Required work: Echo back, word for word, the lines of the records below, starting with the first line of the records and going on through the line containing "as causas do acidente.", with both ends included.

[Stored data entries]
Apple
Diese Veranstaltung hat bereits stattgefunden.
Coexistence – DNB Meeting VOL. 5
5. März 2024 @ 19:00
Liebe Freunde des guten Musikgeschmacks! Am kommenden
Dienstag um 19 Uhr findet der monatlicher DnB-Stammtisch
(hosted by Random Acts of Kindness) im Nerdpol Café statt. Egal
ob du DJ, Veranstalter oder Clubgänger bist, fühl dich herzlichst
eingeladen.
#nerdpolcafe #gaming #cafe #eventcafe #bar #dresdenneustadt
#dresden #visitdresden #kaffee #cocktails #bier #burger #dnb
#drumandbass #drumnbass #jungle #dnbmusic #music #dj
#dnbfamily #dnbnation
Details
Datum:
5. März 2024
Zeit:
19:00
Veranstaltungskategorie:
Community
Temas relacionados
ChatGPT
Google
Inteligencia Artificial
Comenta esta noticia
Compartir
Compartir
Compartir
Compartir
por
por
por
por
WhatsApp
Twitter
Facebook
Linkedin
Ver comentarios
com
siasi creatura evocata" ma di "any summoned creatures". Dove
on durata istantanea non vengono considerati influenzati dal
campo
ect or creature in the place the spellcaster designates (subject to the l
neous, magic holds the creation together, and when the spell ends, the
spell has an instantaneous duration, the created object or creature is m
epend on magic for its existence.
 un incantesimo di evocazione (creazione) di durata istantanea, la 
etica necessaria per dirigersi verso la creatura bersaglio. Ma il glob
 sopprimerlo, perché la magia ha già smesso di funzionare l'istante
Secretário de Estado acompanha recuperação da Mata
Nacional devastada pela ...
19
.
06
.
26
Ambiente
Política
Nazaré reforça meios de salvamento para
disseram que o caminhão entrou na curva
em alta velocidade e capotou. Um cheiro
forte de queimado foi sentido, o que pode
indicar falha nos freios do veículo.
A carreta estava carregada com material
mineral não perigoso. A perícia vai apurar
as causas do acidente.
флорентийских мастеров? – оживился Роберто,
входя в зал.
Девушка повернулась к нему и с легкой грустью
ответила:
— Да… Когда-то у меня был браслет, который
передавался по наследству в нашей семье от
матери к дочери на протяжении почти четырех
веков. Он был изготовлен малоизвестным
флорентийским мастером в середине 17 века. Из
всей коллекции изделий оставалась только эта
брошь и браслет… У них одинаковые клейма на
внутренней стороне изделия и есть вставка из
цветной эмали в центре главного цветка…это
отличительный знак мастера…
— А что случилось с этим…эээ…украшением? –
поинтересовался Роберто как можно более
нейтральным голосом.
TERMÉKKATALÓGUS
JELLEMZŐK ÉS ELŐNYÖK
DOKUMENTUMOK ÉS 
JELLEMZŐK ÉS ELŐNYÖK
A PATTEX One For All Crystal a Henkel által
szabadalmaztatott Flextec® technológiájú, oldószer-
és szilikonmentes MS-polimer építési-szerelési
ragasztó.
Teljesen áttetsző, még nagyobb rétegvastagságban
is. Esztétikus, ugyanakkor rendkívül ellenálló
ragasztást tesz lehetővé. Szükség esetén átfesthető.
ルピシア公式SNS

Answer to the problem:
Apple
Diese Veranstaltung hat bereits stattgefunden.
Coexistence – DNB Meeting VOL. 5
5. März 2024 @ 19:00
Liebe Freunde des guten Musikgeschmacks! Am kommenden
Dienstag um 19 Uhr findet der monatlicher DnB-Stammtisch
(hosted by Random Acts of Kindness) im Nerdpol Café statt. Egal
ob du DJ, Veranstalter oder Clubgänger bist, fühl dich herzlichst
eingeladen.
#nerdpolcafe #gaming #cafe #eventcafe #bar #dresdenneustadt
#dresden #visitdresden #kaffee #cocktails #bier #burger #dnb
#drumandbass #drumnbass #jungle #dnbmusic #music #dj
#dnbfamily #dnbnation
Details
Datum:
5. März 2024
Zeit:
19:00
Veranstaltungskategorie:
Community
Temas relacionados
ChatGPT
Google
Inteligencia Artificial
Comenta esta noticia
Compartir
Compartir
Compartir
Compartir
por
por
por
por
WhatsApp
Twitter
Facebook
Linkedin
Ver comentarios
com
siasi creatura evocata" ma di "any summoned creatures". Dove
on durata istantanea non vengono considerati influenzati dal
campo
ect or creature in the place the spellcaster designates (subject to the l
neous, magic holds the creation together, and when the spell ends, the
spell has an instantaneous duration, the created object or creature is m
epend on magic for its existence.
 un incantesimo di evocazione (creazione) di durata istantanea, la 
etica necessaria per dirigersi verso la creatura bersaglio. Ma il glob
 sopprimerlo, perché la magia ha già smesso di funzionare l'istante
Secretário de Estado acompanha recuperação da Mata
Nacional devastada pela ...
19
.
06
.
26
Ambiente
Política
Nazaré reforça meios de salvamento para
disseram que o caminhão entrou na curva
em alta velocidade e capotou. Um cheiro
forte de queimado foi sentido, o que pode
indicar falha nos freios do veículo.
A carreta estava carregada com material
mineral não perigoso. A perícia vai apurar
as causas do acidente.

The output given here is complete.